To follow this blog by email, give your address here...

Monday, May 25, 2009

How many transhumanists does it take to change a light bulb?

Infinity.... None of them will touch the light bulb at all; they'll all just sit around talking amongst themselves and waiting for someone else to invent a self-changing cyber light bulb.

Wednesday, May 20, 2009

Reinforcement Learning: Some Limitations of the Paradigm

(This email summarizes some points I made in conversation recently with an expert in reinforcement learning and AGI. These aren't necessarily original points -- I've heard similar things said before -- but I felt like writing them down somewhere in my own vernacular, and this seemed like the right place....)

Reinforcement learning, a popular paradigm for AI, economics and psychology, models intelligent agents as systems that choose their actions in such a way as to maximize their future reward. There are various ways of averaging future reward over various future time-points, but all of these implement the same basic concept.

I think this is a reasonable model of human behavior in some circumstances, but horrible in others.

And, in an AI context, it seems to combine particularly poorly with the capability for radical self-modification.

Reinforcement Learning and the Ultimate Orgasm

Consider for instance the case of a person who is faced with two alternatives

  • A: continue their human life as would normally be expected
  • B: push a button that will immediately kill everyone on Earth except them, but give them an eternity of ultimate trans-orgasmic bliss

Obviously, the reward will be larger for option B, according to any sensible scheme for weighting various future rewards.

For most people, there will likely be some negative reward in option B ... namely, the guilt that will be felt during the period between the decision to push the button and the pushing of the button. But, this guilt surely will not be SO negative as to outweigh the amazing positive reward of the eternal ultimate trans-orgasmic bliss to come after the button is pushed!

But the thing is, not all humans would push the button. Many would, but not all. For various reasons, such as love of their family, attachment to their own pain, whatever....
----
=== YOUR OBJECTIVE ===
Reproduce the blog excerpt between "Reinforcement learning, a" and "horrible in others.", inclusive.

=== GIVEN ENTRIES ===
----
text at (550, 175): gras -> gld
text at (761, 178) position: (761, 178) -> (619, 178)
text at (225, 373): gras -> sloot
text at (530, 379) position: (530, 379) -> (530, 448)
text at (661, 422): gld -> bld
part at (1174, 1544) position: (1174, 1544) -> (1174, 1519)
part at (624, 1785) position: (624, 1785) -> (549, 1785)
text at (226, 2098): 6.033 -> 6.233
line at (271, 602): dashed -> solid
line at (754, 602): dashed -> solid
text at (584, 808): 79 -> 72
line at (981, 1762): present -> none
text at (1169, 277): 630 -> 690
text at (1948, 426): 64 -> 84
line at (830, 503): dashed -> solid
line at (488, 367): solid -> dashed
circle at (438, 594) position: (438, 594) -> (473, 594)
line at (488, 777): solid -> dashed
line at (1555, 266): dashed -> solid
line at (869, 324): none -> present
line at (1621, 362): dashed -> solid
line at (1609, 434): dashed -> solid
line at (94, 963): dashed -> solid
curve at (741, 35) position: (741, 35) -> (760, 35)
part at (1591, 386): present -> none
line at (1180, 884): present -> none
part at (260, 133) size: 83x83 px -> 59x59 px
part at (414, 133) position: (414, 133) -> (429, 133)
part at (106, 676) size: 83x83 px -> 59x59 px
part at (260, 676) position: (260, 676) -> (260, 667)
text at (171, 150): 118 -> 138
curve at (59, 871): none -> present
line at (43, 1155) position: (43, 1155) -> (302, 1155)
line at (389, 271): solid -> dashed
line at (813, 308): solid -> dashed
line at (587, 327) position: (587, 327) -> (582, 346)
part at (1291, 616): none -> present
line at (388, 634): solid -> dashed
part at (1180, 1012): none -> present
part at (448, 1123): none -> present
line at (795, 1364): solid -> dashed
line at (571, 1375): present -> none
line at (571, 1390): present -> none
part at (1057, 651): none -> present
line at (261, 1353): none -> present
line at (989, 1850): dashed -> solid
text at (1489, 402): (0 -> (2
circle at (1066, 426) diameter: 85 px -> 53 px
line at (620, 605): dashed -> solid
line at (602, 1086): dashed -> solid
----
=== WRITTEN ANSWER ===
Reinforcement learning, a popular paradigm for AI, economics and psychology, models intelligent agents as systems that choose their actions in such a way as to maximize their future reward. There are various ways of averaging future reward over various future time-points, but all of these implement the same basic concept.

I think this is a reasonable model of human behavior in some circumstances, but horrible in others.